_TASK BRIEF:_ Within the entries below, every line containing "assign" is to be copied.

Records from a collection

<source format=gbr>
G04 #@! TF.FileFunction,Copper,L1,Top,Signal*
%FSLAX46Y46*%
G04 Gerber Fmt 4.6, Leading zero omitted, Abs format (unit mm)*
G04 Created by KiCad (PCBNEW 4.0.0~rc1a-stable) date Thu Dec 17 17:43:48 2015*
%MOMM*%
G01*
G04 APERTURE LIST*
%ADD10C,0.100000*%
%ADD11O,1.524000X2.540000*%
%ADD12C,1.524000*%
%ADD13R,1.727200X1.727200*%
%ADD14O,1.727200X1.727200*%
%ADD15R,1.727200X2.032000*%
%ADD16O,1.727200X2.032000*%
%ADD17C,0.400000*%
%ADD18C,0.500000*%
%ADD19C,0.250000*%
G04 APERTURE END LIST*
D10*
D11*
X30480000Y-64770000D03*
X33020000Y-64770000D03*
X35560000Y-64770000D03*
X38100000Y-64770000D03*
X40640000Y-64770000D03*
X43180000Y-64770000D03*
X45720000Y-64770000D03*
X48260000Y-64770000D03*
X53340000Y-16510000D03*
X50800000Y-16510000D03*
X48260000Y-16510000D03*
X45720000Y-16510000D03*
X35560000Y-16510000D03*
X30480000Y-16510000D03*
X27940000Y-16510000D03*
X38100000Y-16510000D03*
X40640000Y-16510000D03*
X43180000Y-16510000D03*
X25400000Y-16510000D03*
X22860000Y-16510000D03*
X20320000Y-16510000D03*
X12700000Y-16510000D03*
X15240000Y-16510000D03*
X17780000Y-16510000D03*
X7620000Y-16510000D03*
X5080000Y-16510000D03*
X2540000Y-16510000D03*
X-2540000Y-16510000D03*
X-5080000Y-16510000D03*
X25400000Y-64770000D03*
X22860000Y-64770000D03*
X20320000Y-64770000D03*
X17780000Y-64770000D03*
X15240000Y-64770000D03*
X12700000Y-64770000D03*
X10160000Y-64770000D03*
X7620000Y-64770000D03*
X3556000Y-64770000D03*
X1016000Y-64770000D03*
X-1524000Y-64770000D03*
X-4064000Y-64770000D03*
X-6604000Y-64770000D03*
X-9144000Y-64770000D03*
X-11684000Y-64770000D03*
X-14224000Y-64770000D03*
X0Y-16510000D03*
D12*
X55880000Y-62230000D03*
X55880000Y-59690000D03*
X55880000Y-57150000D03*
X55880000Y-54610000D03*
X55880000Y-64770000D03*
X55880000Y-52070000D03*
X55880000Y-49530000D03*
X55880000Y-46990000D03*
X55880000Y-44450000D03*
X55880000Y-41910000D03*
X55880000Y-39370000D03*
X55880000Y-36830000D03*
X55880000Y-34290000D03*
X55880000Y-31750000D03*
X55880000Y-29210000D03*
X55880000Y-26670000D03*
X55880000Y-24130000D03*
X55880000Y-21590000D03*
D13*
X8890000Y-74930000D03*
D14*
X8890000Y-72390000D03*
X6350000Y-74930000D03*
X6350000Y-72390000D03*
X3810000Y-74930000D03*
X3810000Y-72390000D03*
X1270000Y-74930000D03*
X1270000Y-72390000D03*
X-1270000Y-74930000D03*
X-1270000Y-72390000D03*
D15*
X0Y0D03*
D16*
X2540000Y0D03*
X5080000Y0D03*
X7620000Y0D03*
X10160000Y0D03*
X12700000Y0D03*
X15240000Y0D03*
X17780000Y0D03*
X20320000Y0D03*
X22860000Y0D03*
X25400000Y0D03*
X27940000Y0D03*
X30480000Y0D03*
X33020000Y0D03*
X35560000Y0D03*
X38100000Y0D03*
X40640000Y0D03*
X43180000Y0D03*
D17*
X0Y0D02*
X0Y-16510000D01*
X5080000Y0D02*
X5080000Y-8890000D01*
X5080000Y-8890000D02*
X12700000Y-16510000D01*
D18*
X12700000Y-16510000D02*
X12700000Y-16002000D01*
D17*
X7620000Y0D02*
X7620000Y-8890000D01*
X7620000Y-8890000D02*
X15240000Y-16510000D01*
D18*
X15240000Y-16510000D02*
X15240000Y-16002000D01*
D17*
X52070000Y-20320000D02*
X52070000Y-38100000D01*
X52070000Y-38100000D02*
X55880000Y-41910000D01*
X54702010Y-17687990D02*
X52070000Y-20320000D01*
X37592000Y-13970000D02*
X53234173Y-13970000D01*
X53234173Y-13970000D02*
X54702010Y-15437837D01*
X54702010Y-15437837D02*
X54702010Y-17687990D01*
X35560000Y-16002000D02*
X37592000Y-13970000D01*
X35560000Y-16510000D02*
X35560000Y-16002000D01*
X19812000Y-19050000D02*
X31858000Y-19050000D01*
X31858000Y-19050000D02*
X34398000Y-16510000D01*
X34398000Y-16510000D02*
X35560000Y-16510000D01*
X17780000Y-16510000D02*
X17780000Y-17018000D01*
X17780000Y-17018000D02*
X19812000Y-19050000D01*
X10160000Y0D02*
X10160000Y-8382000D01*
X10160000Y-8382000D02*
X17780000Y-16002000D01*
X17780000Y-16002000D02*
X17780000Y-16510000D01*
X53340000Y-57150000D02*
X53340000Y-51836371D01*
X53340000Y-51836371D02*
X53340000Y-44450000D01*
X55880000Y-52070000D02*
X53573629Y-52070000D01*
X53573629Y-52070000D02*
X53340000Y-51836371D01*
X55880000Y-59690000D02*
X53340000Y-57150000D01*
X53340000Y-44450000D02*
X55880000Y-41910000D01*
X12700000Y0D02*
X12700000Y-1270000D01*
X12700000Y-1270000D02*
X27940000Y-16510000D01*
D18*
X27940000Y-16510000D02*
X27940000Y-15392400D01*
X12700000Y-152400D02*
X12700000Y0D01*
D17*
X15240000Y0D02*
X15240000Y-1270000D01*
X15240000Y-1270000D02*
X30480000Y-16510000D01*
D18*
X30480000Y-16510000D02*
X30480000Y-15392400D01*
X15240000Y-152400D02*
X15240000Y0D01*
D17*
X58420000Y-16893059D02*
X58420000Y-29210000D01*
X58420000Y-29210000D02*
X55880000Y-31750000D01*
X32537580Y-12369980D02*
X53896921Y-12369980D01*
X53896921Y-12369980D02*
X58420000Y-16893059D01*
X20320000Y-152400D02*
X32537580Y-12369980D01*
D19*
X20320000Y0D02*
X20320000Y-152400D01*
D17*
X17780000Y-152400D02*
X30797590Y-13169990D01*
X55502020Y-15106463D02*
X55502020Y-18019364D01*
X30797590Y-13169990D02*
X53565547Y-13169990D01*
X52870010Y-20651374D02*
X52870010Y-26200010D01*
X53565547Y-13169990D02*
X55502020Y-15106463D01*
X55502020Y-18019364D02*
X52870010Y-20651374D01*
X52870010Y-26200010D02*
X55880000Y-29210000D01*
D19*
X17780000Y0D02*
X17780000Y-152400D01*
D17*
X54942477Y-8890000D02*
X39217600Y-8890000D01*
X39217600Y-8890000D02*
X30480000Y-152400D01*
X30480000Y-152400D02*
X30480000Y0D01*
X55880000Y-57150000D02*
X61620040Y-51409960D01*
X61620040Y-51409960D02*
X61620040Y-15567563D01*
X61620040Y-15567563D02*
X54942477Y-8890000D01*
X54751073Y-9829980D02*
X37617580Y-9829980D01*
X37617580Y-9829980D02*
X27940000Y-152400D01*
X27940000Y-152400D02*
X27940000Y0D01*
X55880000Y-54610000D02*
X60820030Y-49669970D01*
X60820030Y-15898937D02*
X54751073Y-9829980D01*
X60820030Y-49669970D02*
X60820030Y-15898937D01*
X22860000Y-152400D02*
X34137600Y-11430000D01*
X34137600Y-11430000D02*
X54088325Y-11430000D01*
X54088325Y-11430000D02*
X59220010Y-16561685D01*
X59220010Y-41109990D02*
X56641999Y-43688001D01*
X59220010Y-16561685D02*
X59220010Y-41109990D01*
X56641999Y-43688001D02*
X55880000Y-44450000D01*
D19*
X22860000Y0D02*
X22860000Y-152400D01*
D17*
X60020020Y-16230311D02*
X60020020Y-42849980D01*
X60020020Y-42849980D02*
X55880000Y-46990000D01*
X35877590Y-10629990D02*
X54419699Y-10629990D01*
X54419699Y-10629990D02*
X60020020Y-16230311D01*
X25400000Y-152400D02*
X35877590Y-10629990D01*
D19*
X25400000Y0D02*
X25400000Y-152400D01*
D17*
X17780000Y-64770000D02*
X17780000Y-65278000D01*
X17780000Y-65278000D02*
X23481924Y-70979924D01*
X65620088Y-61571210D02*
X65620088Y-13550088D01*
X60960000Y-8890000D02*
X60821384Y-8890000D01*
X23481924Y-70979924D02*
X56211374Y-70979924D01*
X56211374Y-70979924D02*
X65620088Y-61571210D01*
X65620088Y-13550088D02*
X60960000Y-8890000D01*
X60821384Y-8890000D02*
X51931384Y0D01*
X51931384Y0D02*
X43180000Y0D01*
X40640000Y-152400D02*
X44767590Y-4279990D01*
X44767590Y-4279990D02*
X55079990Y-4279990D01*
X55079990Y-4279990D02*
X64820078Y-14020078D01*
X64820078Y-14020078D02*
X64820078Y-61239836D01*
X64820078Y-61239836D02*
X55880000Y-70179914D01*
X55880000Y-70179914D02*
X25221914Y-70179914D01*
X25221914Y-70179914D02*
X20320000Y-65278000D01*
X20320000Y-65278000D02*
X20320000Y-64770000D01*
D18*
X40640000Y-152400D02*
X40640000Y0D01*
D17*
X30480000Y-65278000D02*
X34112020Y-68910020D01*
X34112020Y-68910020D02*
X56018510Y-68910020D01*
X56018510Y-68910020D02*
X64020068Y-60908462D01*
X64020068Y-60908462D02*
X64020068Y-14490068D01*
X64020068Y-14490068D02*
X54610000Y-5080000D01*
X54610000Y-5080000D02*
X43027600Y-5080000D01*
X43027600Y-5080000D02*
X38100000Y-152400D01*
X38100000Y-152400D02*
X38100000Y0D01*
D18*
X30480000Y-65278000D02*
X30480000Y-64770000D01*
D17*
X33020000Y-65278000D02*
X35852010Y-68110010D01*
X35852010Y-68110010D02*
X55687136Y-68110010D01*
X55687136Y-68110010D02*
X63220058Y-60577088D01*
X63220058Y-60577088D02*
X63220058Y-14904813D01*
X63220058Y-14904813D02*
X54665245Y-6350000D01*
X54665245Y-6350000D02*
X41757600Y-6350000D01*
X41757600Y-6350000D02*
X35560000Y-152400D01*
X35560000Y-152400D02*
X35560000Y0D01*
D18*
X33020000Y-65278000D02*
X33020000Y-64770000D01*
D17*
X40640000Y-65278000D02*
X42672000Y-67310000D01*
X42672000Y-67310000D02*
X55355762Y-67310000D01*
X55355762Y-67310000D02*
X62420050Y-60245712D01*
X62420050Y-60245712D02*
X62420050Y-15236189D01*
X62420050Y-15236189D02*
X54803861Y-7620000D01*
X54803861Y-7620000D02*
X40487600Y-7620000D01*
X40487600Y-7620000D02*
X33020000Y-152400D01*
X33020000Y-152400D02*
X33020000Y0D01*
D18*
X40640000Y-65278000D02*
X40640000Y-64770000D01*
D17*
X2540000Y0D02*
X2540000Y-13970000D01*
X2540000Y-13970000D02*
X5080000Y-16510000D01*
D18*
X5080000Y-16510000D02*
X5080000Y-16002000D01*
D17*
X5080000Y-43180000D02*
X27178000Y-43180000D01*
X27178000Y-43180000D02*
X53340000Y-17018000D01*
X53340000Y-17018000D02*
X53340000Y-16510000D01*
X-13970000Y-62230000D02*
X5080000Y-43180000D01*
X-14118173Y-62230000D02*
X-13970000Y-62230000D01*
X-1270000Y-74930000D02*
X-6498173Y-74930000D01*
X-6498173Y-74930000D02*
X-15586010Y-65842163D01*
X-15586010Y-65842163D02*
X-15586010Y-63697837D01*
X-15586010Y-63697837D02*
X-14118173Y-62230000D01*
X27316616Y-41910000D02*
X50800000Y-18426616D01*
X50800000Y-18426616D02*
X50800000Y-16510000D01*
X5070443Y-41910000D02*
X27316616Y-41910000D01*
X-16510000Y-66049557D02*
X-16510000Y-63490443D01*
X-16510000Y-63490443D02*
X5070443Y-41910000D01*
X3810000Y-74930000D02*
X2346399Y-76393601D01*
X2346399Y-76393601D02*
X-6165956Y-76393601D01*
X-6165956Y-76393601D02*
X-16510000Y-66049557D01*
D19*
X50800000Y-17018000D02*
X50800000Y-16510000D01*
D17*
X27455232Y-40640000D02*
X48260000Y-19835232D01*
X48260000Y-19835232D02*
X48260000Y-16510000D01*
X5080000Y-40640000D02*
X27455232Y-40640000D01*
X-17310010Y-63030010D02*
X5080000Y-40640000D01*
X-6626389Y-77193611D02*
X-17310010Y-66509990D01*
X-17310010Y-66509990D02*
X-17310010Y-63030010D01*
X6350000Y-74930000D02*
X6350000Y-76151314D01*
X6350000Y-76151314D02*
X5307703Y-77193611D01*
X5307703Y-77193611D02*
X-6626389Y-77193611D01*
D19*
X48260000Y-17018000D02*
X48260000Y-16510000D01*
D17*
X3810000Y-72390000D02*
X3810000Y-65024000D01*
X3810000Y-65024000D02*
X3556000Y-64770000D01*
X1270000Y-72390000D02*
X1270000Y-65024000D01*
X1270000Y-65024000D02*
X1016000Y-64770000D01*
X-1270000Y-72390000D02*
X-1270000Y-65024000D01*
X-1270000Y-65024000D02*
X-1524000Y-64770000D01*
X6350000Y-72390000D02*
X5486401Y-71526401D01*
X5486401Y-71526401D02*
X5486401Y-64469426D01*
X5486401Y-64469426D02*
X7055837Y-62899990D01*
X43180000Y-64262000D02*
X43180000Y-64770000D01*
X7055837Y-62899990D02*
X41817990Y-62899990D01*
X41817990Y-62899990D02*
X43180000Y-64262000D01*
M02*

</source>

==

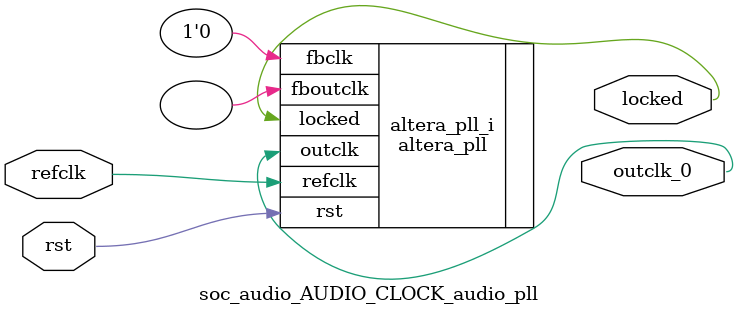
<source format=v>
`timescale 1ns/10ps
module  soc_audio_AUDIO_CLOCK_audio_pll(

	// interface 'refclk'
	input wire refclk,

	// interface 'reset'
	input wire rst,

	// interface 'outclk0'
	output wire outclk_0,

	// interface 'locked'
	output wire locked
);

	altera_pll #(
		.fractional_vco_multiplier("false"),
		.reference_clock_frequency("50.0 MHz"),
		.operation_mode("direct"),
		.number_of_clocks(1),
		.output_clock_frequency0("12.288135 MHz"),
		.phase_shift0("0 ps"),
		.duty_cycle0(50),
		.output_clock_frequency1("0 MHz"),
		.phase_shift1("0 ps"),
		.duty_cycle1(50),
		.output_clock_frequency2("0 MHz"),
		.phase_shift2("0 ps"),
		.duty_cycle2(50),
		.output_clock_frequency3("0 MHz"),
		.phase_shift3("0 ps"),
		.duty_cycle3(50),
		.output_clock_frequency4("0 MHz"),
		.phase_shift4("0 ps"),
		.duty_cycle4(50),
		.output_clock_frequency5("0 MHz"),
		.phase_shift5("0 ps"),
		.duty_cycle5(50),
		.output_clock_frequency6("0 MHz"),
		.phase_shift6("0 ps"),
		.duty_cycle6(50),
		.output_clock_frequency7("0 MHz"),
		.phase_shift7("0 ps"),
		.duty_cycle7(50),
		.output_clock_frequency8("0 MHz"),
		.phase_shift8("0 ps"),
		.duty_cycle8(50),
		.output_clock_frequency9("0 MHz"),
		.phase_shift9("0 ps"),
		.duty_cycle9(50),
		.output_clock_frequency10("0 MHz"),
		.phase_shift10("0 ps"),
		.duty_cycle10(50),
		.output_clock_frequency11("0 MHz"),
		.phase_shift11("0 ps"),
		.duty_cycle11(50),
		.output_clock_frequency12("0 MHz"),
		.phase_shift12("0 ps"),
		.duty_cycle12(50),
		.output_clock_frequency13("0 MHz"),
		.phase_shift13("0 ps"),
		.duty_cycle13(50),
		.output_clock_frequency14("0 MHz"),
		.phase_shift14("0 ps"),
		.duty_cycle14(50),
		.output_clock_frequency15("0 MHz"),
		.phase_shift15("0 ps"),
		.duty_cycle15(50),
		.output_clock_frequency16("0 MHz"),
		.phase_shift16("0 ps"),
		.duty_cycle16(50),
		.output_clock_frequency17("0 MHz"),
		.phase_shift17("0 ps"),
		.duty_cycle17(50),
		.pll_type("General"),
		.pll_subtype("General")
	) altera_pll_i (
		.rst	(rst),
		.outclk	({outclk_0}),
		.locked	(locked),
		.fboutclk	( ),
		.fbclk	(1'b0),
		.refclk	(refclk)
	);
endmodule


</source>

---

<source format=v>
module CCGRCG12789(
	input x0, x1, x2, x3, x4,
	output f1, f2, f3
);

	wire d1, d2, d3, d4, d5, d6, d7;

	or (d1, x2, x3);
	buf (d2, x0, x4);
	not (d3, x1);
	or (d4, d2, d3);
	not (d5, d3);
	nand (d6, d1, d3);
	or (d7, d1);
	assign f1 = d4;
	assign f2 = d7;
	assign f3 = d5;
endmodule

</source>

_OUTPUT FOR THIS EXERCISE:_
	assign f1 = d4;
	assign f2 = d7;
	assign f3 = d5;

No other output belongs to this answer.